If you're familiar with her talk-show performances, you can just *hear* her say this. This is what makes Paglia such a singular writer: she writes as she speaks. But to why I post about her here now, I was recently rereading her book "Sex, Art and American Culture," which includes her brilliant essay "The Joy of Presbyterian Sex." But the thing I found inspiring this time was from a speech she gave at MIT, in which she crystallizes, from the other end of the sexual-morality spectrum, how uncritical the acceptance of a link between same-sex attraction and "gay identity" has been:
Now, you know what I hate? This thing of, say you have a man who's married, he has children, and maybe every month or every few weeks he goes out and picks up a guy. Today, in this fascist environment it's "you're gay! You're gay and you're secretly homophobic! You are self-loathing! You are hiding behind the mask of respectability!" What if he's just married and likes to sleep with men now and then? ...

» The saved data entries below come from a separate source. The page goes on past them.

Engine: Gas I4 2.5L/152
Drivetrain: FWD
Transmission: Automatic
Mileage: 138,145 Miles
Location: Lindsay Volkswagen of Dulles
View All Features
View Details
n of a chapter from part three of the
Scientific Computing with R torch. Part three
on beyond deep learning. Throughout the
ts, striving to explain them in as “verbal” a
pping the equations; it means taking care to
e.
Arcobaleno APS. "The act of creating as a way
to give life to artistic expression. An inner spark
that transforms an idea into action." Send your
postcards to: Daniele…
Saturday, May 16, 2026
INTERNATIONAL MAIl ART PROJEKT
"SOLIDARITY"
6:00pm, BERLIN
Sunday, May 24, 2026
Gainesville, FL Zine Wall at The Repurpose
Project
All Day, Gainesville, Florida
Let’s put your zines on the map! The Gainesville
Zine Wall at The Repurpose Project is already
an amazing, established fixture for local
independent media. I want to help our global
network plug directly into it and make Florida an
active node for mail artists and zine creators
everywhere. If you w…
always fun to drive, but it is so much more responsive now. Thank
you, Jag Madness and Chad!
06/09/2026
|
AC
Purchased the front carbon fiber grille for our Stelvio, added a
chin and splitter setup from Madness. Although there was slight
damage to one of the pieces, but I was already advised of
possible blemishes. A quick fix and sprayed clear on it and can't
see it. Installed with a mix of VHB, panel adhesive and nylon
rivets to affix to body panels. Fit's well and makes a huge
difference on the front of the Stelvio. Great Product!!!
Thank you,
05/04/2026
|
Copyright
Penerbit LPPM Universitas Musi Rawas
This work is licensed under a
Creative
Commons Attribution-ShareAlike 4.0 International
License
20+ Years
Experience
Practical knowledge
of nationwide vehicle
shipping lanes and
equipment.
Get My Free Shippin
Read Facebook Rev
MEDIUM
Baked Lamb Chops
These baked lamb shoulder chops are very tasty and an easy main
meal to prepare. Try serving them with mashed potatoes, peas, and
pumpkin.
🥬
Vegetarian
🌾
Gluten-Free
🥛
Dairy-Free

I don't like the situation because right now it's bad for gay people! Right now, people are afraid. Often, a woman is afraid to go to bed with another woman because she's afraid that if she does that, even though she's attracted to her, she'll be "gay"; she'll have to have an identity crisis, be gay and all that other stuff. Why? I'm influenced by the great foreign films of the Late Fifties and Sixties where you had Catherine Deneuve and Jeanne Moreau and Dominique Sanda floating from bed to bed with a man, then with a woman, then with a man, then with a woman. ...
In terms of my history, you know, for a long while in my life I felt that, well, I have to be gay, because I'm so attracted to women, but then in a way it's living a lie, because then I have to repress my attactions to men. So after a while I thought, well, why do I have to give myself any label? Why can't I just respond from day to day and just go with the flow in the Sixties way? ...
It reminds me a little bit of Holly Woodlawn, the great Warhol drag queen, who was on an early Geraldo show. And Geraldo said to Holly Woodlawn: "are you like, a man who should be a woman, or are you a woman who was a man, or are you a man/woman?" And Holly Woodlawn said, "Oh — who care? As long as you look fabulous!"
Obviously, Paglia is not a champion of Catholic sexual morality (though her relationship to it is mature and ambivalent, not hate-filled and infantile like so many of today's gays). But she's making an important point about sexual identity, how it's actually repressive and constricting, even to someone like her who thinks homosexual acts are not immoral. She refuses to be boxed in and sees her true liberation as moving beyond gay identity. She had feelings, but asserted her freedom not to be defined by them (though she's certainly acted on them).

Honestly, and counterintuitive though it may seem ... Camille Paglia, "a bisexual radical libertarian and fulltime scold of the feminist establishment" (to quote Steve Kroft of 60 Minutes, from memory) and Andrew Sullivan helped me get through American universities in the early 90s, at the height of political correctness and about the time I was starting to become fully conscious of "That." Though neither could be called an orthodox Catholic, they both kept me away from the gay establishment of a time when I might have been quite vulnerable to it.